TITLE:
Rare Diseases and Antisense Oligonucleotides: A Mirage or Miracle
AUTHORS:
Harika Vaddadi, Terry Oroszi
KEYWORDS:
Antisense Oligonucleotides, Rare Diseases, Gene Therapy, Off-Target Effects, Duchenne Muscular Dystrophy, Timothy Syndrome
JOURNAL NAME:
Journal of Biosciences and Medicines,
Vol.12 No.12,
December
2,
2024
ABSTRACT: Gene therapy and antisense oligonucleotides (ASOs) are promising approaches to treating rare diseases by targeting specific genes. However, ASOs can have off-target effects that need careful consideration during development. Researchers can add moieties like peptide nucleic acid or methoxyethyl-modified ribose sugars to enhance specificity and reduce toxicity. Current research suggests that challenges such as nonspecific action, interference at various stages, adverse reactions, and nuclease degradation may soon be manageable with advanced technologies. ASOs show particular promise in treating rare conditions like Duchenne Muscular Dystrophy (DMD) and Timothy syndrome.
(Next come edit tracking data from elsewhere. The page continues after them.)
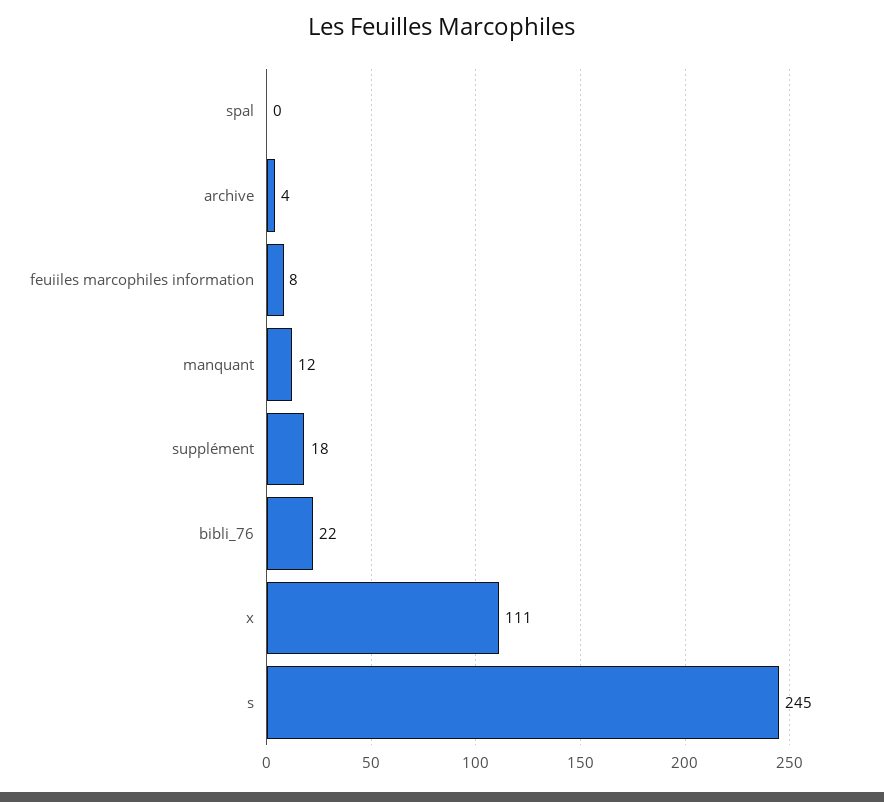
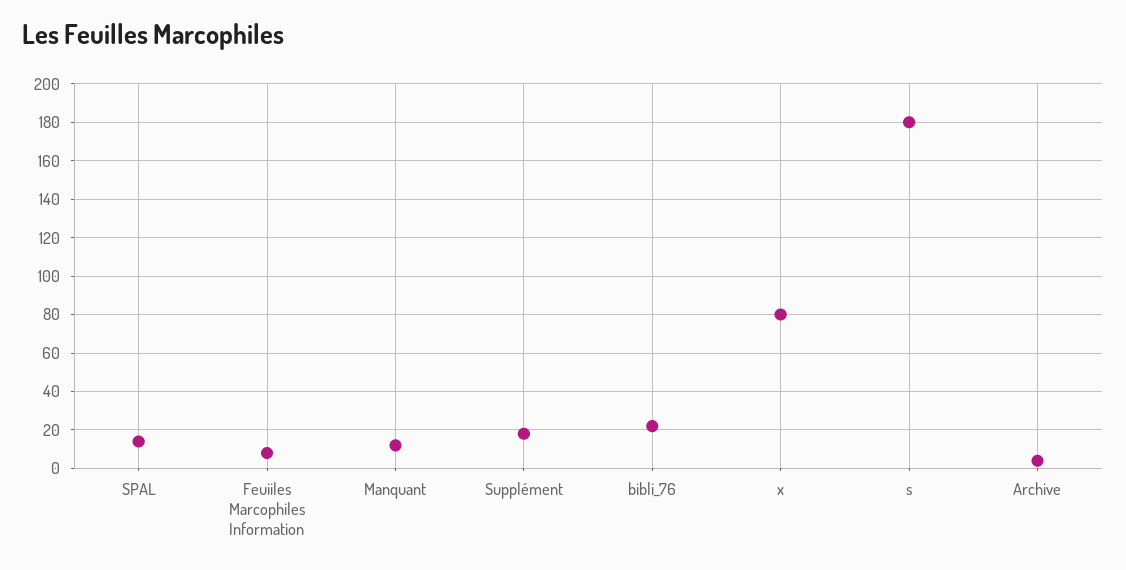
spal: 0 -> 15
x: 111 -> 80
s: 245 -> 180

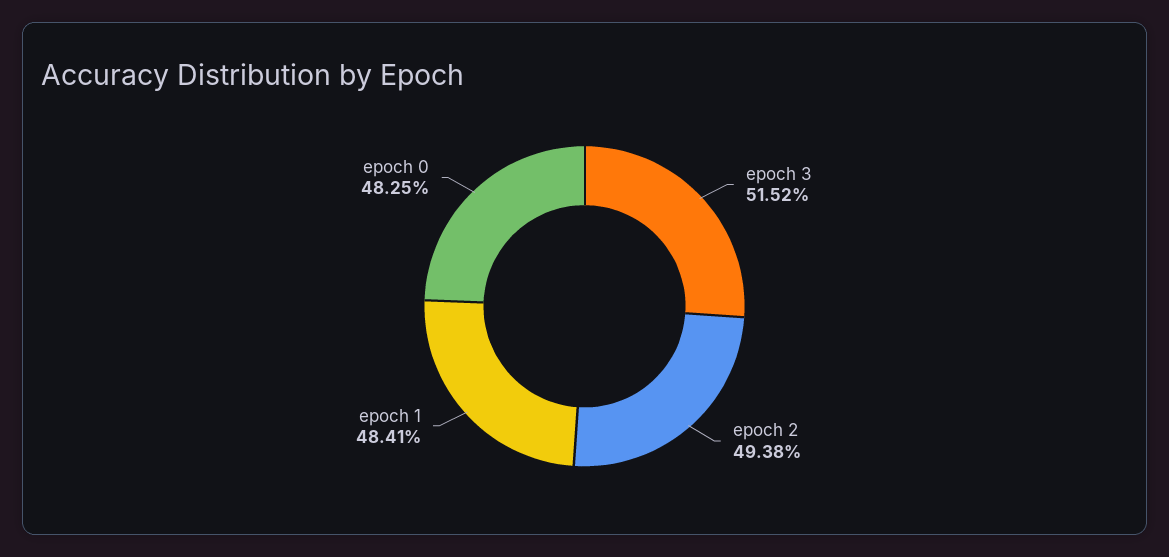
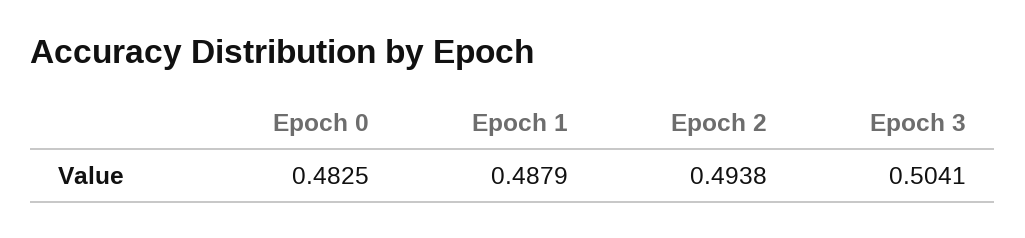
epoch 3: 0.5152 -> 0.5041
epoch 1: 0.4841 -> 0.4879

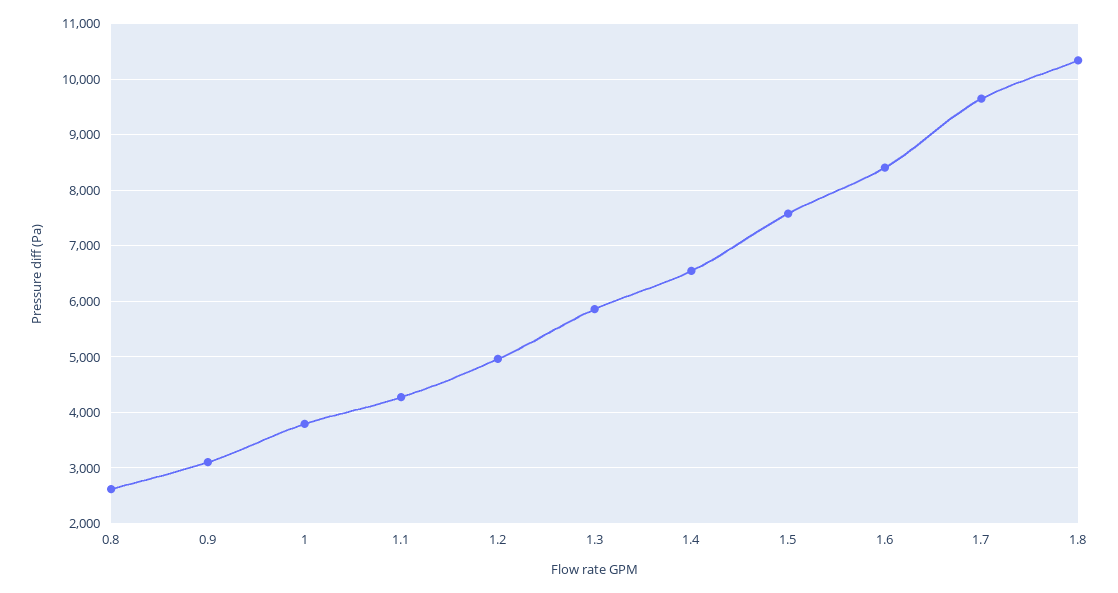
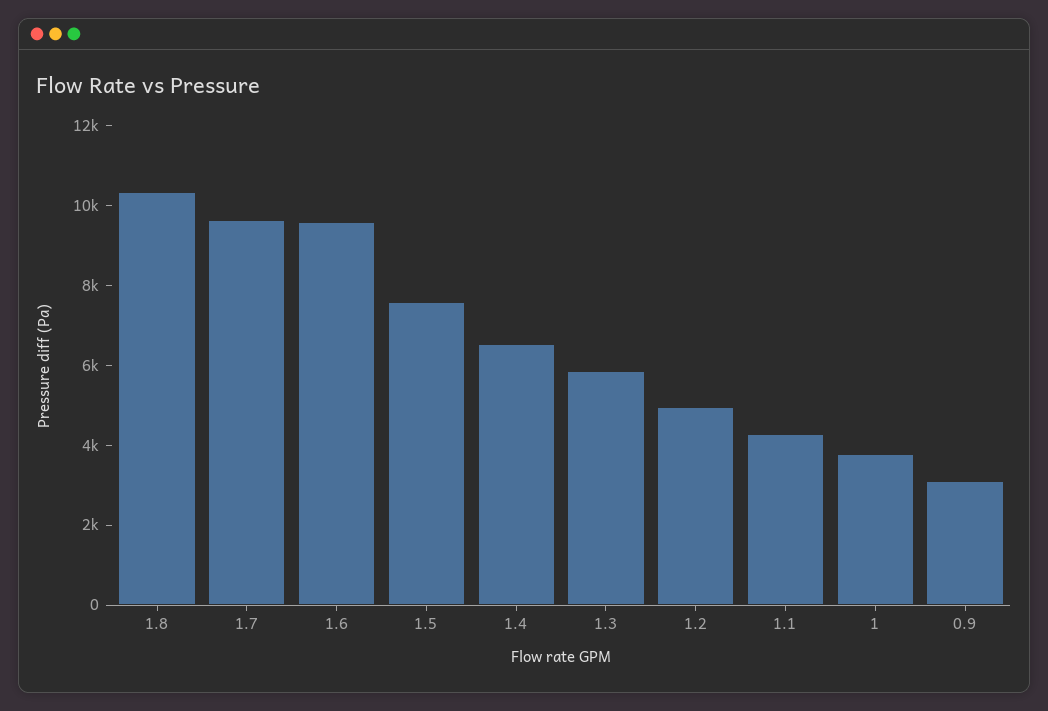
0.8: 2600 -> none
1.6: 8400 -> 9500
Stereopure ASOs with repeated left-right patterns offer increased potency and half-life due to their resistance to nuclease activity and improved cellular uptake. This review explores how technological advancements can enhance the use of ASOs to manage various rare disease conditions effectively. Despite challenges in development and application, ASO therapy holds the potential to become a viable treatment option for a wide range of rare diseases. Advances in technology offer the possibility of increasing specificity and reducing toxicity, making ASO therapy a more effective and safe treatment option for patients with rare diseases.